BV equivalence with boundary

TL;DR

This paper extends the concept of BV-BFV equivalence to theories with boundaries, demonstrating strict and lax equivalences among various formulations of Yang--Mills, classical mechanics, and gravity, with implications for quantization.

Contribution

It introduces a refined notion of BV-BFV equivalence, distinguishing strict and lax types, and applies this to show equivalences among different formulations of gauge theories and mechanics.

Findings

Strict BV-BFV theories of Yang--Mills are pairwise equivalent.

Lax BV-BFV theories of classical mechanics are equivalent with isomorphic BV cohomologies.

Strict BV-BFV equivalence is a finer classification than lax equivalence.

Abstract

An extension of the notion of classical equivalence of equivalence in the Batalin--(Fradkin)--Vilkovisky (BV) and (BFV) framework for local Lagrangian field theory on manifolds possibly with boundary is discussed.
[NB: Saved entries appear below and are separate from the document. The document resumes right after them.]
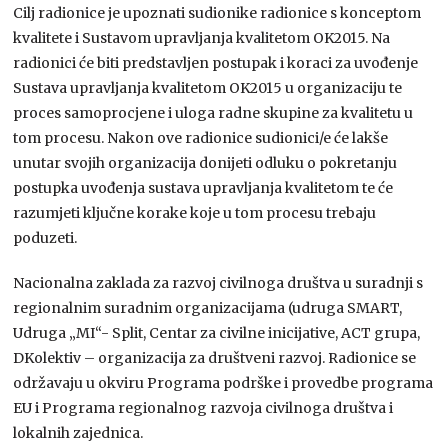
Cilj radionice je upoznati sudionike radionice s konceptom
kvalitete i Sustavom upravljanja kvalitetom OK2015. Na
radionici će biti predstavljen postupak i koraci za uvođenje
Sustava upravljanja kvalitetom OK2015 u organizaciju te
proces samoprocjene i uloga radne skupine za kvalitetu u
tom procesu. Nakon ove radionice sudionici/e će lakše
unutar svojih organizacija donijeti odluku o pokretanju
postupka uvođenja sustava upravljanja kvalitetom te će
razumjeti ključne korake koje u tom procesu trebaju
poduzeti.
Nacionalna zaklada za razvoj civilnoga društva u suradnji s
regionalnim suradnim organizacijama (udruga SMART,
Udruga „MI“- Split, Centar za civilne inicijative, ACT grupa,
DKolektiv – organizacija za društveni razvoj. Radionice se
održavaju u okviru Programa podrške i provedbe programa
EU i Programa regionalnog razvoja civilnoga društva i
lokalnih zajednica.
Equivalence is phrased in both a strict and a lax sense, distinguished by the compatibility between the BV data for a field theory and its boundary BFV data, necessary for quantisation. In this context, the first- and second-order formulations of non-Abelian Yang--Mills and of classical mechanics on curved backgrounds, all of which admit a strict BV-BFV description, are shown to be pairwise equivalent as strict BV-BFV theories. This in particular implies that their BV-complexes are quasi-isomorphic. Furthermore, Jacobi theory and one-dimensional gravity coupled with scalar matter are compared as classically-equivalent reparametrisation-invariant versions of classical mechanics, but such that only the latter admits a strict BV-BFV formulation. They are shown to be equivalent as lax BV-BFV theories and to have isomorphic BV cohomologies. This shows that strict BV-BFV equivalence is a strictly finer notion of equivalence of theories.